Task goal: Exactly as they stand, write out all of the entries again.

Data:
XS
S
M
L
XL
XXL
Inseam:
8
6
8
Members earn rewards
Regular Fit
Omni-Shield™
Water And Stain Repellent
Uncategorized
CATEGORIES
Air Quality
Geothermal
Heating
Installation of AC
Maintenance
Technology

Output for this task:
XS
S
M
L
XL
XXL
Inseam:
8
6
8
Members earn rewards
Regular Fit
Omni-Shield™
Water And Stain Repellent
Uncategorized
CATEGORIES
Air Quality
Geothermal
Heating
Installation of AC
Maintenance
Technology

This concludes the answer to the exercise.